Global Balance Key to Regulatory Restructuring

In the aftermath of the global recession, regulators from developed nations are working with financial industry leaders to build a new foundation for a more balanced global economy less susceptible to worldwide crises.

To help achieve this balance, individual countries must first adopt international reporting standards, control their own debt-to-gross domestic product ratios, and work together to identify and address imbalances as they crop up.

"Globalization is the new reality, and it's much more important than it was a decade ago," said Robert Kelly, chairman and CEO of BNY Mellon, speaking at the second-annual Global Financial Forum, last month at Citi's lower Manhattan office.

If you step back to look at the big picture, everything is interconnected, he said. Huge profits in one area are inevitably linked to huge losses in another, and both parties are at risk. When imbalances get too big, they wreak havoc on everything that's correlated.

The recent troubles with Greece highlight the importance of clear, transparent accounting and international fiscal policies. Greece did not follow the European Union's protocols, and now its problems have become Europe's problem.

"This planet is way too small to have multiple accounting systems," Kelly said. "We need better international standards with capital liquidity."

Speakers said the global recession was fueled by significant global imbalances, particularly the trade gap between the U.S. and China. For many years, individuals and financial institutions in the west borrowed heavily, while their eastern counterparts saved heavily.

"In addition to massive trade deficits, the U.S. accumulated significant personal, financial and public debt, and sovereign wealth funds funded the public debt," said Citigroup CEO Vikram Pandit in a keynote address.

"Roughly half the financial system in the U.S. was unregulated or lightly regulated-and a large shadow banking system became a huge source of funding for both legitimate and questionable economic purposes," Pandit continued. "The impact was a severe disconnect between credit creation and GDP growth."

Pandit said U.S. consumption and credit creation are unlikely to continue to be the primary drivers of global economic growth in the future, and demand from China and emerging market countries will gradually step in to fill this gap.

"We have to pay more attention to imbalances building up," said Jaime Caruana, general manager at the Bank for International Settlements. "We need to get to a new balance between resilience and sustained growth."

Caruana said market booms and busts are two sides of the same coin, like the Chinese yin and yang. The procyclicality of global markets demands that prudent countries build capital buffers in good times to be used during bad times, he said.

Taxes and Savings

Some international groups are toying with the idea of an incremental tax that could fund pools of emergency capital, but so far it's looking like a logistical nightmare.

"Taxes are generally spent when they are received, for the benefit of the current generation, not future generations," said Barnabas Reynolds, partner and head of the Financial Institutions Advisory and Financial Regulatory Group at Shearman & Sterling LLP.

Stabilizing the U.S. is critical to a healthy global economy.

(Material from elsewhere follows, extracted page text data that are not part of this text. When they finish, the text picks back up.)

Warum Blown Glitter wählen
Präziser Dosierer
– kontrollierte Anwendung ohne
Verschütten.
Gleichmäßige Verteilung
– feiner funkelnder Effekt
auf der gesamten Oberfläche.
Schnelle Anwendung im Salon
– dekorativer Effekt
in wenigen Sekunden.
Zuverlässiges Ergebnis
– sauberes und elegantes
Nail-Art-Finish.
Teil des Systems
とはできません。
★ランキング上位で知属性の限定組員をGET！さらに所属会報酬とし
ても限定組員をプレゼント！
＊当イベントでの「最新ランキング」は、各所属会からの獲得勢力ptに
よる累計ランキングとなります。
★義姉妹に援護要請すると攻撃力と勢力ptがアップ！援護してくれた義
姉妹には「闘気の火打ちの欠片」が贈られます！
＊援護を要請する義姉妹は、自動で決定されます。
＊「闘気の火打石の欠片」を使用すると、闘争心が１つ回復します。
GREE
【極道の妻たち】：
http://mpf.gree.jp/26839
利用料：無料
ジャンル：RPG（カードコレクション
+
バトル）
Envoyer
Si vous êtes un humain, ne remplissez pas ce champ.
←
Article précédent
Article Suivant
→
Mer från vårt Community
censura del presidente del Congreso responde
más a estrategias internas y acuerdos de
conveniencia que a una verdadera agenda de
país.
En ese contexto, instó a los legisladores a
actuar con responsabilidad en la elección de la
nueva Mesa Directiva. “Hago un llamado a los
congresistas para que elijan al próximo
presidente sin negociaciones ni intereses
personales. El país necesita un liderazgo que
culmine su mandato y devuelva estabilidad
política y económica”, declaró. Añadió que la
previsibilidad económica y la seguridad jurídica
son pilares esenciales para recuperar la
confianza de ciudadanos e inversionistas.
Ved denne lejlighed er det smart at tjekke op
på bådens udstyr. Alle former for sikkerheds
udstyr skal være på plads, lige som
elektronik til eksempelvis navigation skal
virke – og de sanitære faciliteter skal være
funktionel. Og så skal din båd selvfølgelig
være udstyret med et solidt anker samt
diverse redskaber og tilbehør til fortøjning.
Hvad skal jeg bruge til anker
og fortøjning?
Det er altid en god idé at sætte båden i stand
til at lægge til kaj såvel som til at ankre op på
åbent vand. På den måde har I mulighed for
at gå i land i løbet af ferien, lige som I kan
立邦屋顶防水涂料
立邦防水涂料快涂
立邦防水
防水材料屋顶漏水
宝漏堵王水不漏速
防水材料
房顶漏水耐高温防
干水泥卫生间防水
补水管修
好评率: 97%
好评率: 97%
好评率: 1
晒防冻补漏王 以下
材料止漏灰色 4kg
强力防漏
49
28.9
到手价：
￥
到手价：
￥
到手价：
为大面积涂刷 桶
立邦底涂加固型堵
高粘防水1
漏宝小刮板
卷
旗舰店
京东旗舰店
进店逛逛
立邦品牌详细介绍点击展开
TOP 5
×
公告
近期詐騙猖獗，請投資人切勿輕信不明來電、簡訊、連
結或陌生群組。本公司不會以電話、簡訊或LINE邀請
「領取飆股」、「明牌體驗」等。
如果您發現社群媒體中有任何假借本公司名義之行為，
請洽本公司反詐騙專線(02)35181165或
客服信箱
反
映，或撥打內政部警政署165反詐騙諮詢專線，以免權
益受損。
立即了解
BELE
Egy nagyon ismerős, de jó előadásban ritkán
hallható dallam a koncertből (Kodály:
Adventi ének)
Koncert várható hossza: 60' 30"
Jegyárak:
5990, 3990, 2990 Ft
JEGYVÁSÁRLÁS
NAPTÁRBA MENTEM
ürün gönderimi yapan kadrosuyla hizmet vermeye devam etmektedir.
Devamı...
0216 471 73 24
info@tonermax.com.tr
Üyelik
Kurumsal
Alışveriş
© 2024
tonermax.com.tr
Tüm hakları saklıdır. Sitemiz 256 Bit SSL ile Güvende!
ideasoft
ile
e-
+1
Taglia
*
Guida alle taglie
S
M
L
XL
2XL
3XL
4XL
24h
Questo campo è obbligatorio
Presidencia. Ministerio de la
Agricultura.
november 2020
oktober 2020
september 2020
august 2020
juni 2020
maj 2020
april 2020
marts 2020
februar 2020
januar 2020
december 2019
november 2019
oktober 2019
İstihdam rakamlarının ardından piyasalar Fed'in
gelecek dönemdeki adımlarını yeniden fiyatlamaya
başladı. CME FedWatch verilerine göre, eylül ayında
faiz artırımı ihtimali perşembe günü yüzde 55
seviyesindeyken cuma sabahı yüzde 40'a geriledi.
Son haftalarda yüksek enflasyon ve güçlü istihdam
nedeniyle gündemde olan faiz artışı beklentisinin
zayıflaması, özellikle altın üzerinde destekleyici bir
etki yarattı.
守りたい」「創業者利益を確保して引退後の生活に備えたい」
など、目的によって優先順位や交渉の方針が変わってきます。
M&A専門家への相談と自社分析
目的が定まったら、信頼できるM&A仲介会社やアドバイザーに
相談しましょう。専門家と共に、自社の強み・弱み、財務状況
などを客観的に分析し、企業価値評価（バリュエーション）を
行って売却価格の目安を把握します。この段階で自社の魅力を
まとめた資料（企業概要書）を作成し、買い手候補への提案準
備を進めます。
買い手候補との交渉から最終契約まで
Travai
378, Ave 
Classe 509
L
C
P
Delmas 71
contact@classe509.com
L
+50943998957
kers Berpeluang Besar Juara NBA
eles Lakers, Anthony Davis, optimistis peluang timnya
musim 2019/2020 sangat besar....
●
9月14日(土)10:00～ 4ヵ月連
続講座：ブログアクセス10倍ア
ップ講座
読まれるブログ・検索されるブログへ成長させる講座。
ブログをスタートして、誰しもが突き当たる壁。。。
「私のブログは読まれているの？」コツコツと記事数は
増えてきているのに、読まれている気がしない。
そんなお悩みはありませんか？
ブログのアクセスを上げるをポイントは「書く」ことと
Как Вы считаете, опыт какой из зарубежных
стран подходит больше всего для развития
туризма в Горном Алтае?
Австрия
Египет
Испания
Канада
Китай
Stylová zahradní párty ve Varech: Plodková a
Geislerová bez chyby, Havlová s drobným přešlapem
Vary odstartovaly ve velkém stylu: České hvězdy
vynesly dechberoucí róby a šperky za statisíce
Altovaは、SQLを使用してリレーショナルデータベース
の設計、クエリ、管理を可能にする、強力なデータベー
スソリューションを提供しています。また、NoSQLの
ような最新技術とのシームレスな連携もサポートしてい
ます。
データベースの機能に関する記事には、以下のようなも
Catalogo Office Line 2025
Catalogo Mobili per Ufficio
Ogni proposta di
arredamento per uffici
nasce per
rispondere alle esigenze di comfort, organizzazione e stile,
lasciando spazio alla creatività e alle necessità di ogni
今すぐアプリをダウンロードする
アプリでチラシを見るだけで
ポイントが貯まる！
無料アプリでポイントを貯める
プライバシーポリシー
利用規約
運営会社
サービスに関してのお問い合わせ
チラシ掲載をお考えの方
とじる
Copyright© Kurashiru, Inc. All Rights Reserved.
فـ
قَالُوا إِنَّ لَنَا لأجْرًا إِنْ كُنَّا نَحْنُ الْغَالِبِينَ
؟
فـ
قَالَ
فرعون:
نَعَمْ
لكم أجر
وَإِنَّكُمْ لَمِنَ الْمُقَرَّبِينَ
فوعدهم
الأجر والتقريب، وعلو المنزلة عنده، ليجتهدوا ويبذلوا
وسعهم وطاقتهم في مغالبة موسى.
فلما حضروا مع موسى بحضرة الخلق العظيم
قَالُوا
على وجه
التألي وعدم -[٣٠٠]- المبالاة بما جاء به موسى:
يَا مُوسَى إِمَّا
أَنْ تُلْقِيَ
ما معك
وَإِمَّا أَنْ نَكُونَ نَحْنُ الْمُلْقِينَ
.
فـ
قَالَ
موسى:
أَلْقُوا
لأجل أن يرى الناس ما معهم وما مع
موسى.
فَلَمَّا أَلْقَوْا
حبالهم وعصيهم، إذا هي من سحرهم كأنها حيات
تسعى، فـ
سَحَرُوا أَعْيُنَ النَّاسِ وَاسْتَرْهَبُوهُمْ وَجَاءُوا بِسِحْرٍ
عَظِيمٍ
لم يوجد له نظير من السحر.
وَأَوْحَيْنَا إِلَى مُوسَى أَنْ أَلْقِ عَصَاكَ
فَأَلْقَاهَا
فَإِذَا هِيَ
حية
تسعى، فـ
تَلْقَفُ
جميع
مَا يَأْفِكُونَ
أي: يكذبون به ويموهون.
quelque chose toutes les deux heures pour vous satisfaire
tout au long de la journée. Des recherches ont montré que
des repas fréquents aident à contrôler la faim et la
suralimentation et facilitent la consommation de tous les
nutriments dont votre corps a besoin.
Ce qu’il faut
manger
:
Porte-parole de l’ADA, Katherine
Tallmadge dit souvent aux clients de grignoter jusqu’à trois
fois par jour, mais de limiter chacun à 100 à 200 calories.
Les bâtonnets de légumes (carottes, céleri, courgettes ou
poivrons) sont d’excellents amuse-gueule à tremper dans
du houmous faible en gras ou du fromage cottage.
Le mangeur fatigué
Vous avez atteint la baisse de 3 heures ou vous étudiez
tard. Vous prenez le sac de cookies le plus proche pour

The U.S. must address its crippling national deficit -- now approaching $13 trillion and approximately 90% of GDP -- by raising taxes and cutting spending, said Nouriel Roubini, professor of economics at New York University and chairman of Roubini Global Economics.

"If you keep running large fiscal deficits, inflation will rise," Roubini said. "For the sake of the fiscal recovery, we need to raise taxes."

This hugely unpopular move would likely slow economic growth in the short term, he said, but fiscal consolidation will restore growth in the medium term. Any action by Congress is unlikely this year with mid-term elections in November, but perhaps in 2011.

"There is massive gridlock in Washington," Roubini said. "Republicans are against tax increases, and Democrats are against spending cuts. If there is unwillingness politically, we keep kicking the can down the road and running the printing presses."

The U.S. consumer will need to spend less and save more, but the economic reality of saving more for the future is less lending, Kelly said. Less lending leads to lower GDP and lower employment in the short term, he said.

The U.S. may play a lesser role in the future, but other countries will step up to restore the equilibrium, Pandit said. As economies in Brazil, Russia, India and China begin to mature, their citizens will become greater consumers of international goods, and more companies in America will export to these new consumers, he said.

"There is a rebalancing act taking place," said Christine Lagarde, France's Minister of Economy, Industry and Employment. "Some countries are targets of large appetites because they produce raw materials and resources. From a global perspective, it's a good thing that emerging markets are coming forward."

Caruana said international regulators are making good progress on updates to the international banking laws and regulations known as the Basel Accords, adding that "this is the year of calibration, clarity and crystallization of rules."

Lagarde said the democratic process can take a long time, but international cooperation is critical to long-term success.

"We all have a vested interest in getting other countries to participate in principles that we all can agree on," she said. "There is a collective understanding that this has to take place. We can't keep borrowing from future generations to support imbalanced growth."